— Start Data shown —
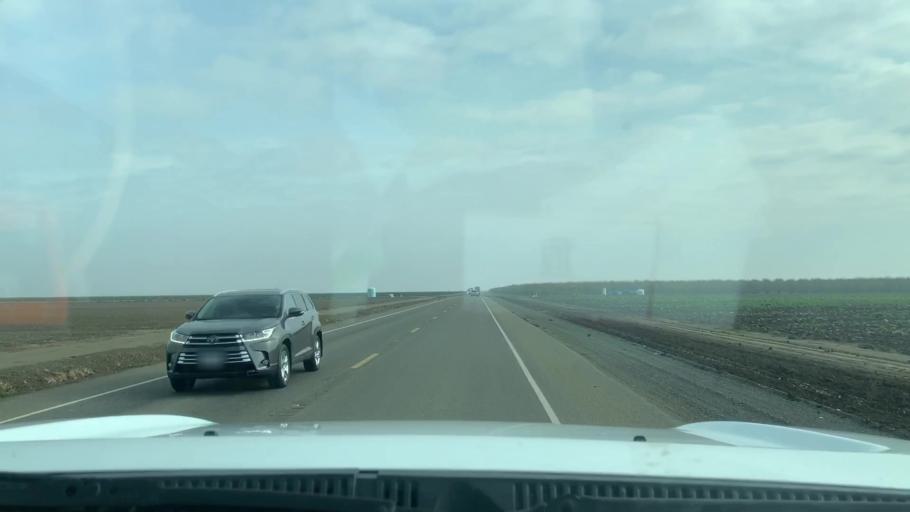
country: US
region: California
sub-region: Fresno County
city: Huron
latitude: 36.2554
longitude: -120.0156
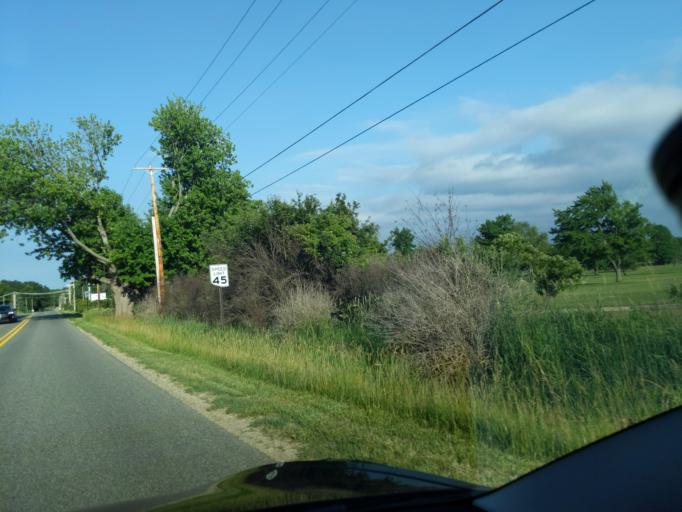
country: US
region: Michigan
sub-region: Muskegon County
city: Whitehall
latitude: 43.4030
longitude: -86.3200
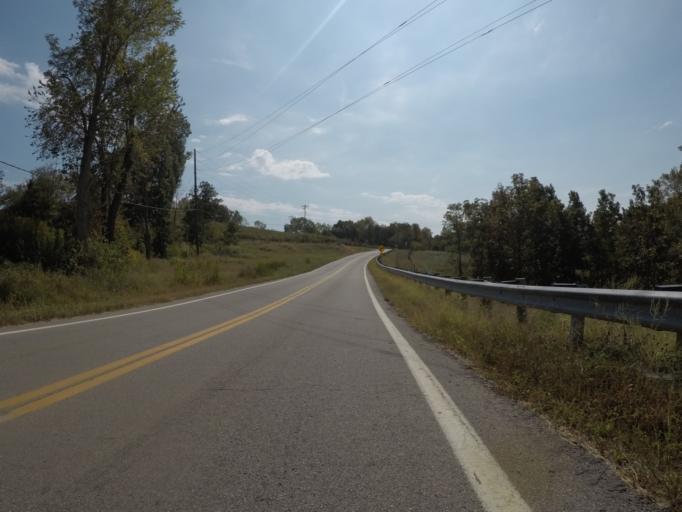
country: US
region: West Virginia
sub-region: Cabell County
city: Lesage
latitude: 38.5901
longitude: -82.4254
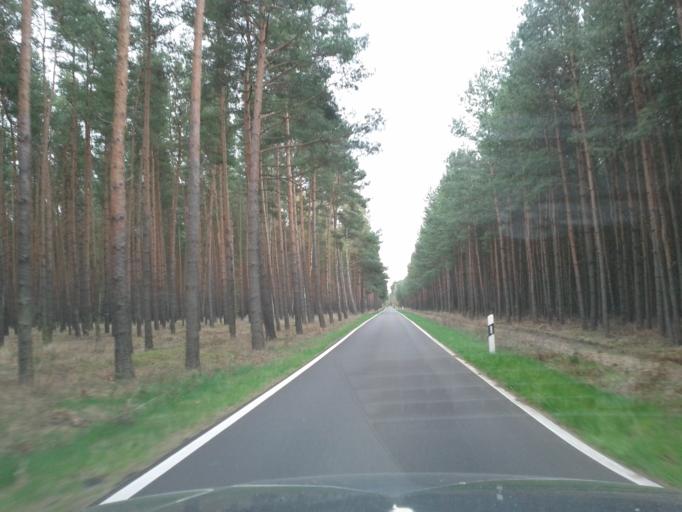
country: DE
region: Brandenburg
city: Spreenhagen
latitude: 52.3912
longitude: 13.8494
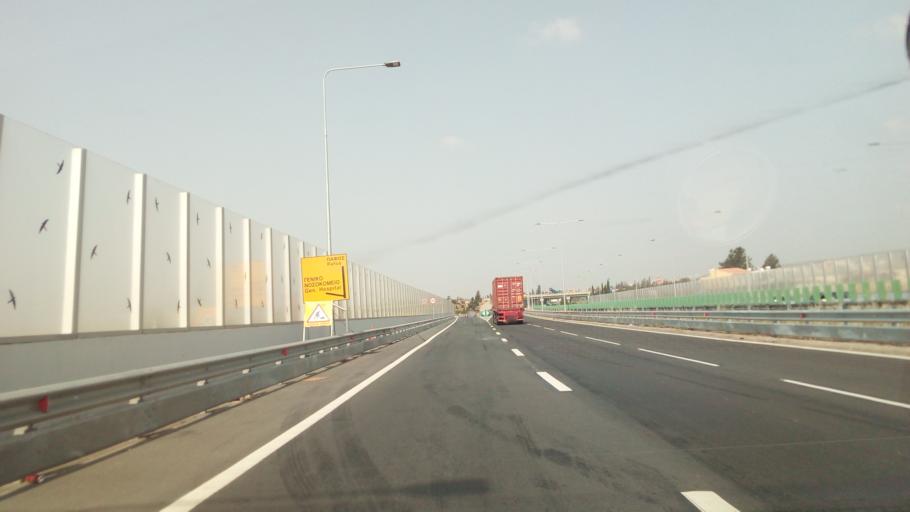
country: CY
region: Limassol
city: Pano Polemidia
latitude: 34.6869
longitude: 32.9953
— End Data shown —
Copy the items above from the beginning through the line that contains "longitude: -82.4254", both ends included. Leave the pictures out.

Answer to the problem ::
country: US
region: California
sub-region: Fresno County
city: Huron
latitude: 36.2554
longitude: -120.0156
country: US
region: Michigan
sub-region: Muskegon County
city: Whitehall
latitude: 43.4030
longitude: -86.3200
country: US
region: West Virginia
sub-region: Cabell County
city: Lesage
latitude: 38.5901
longitude: -82.4254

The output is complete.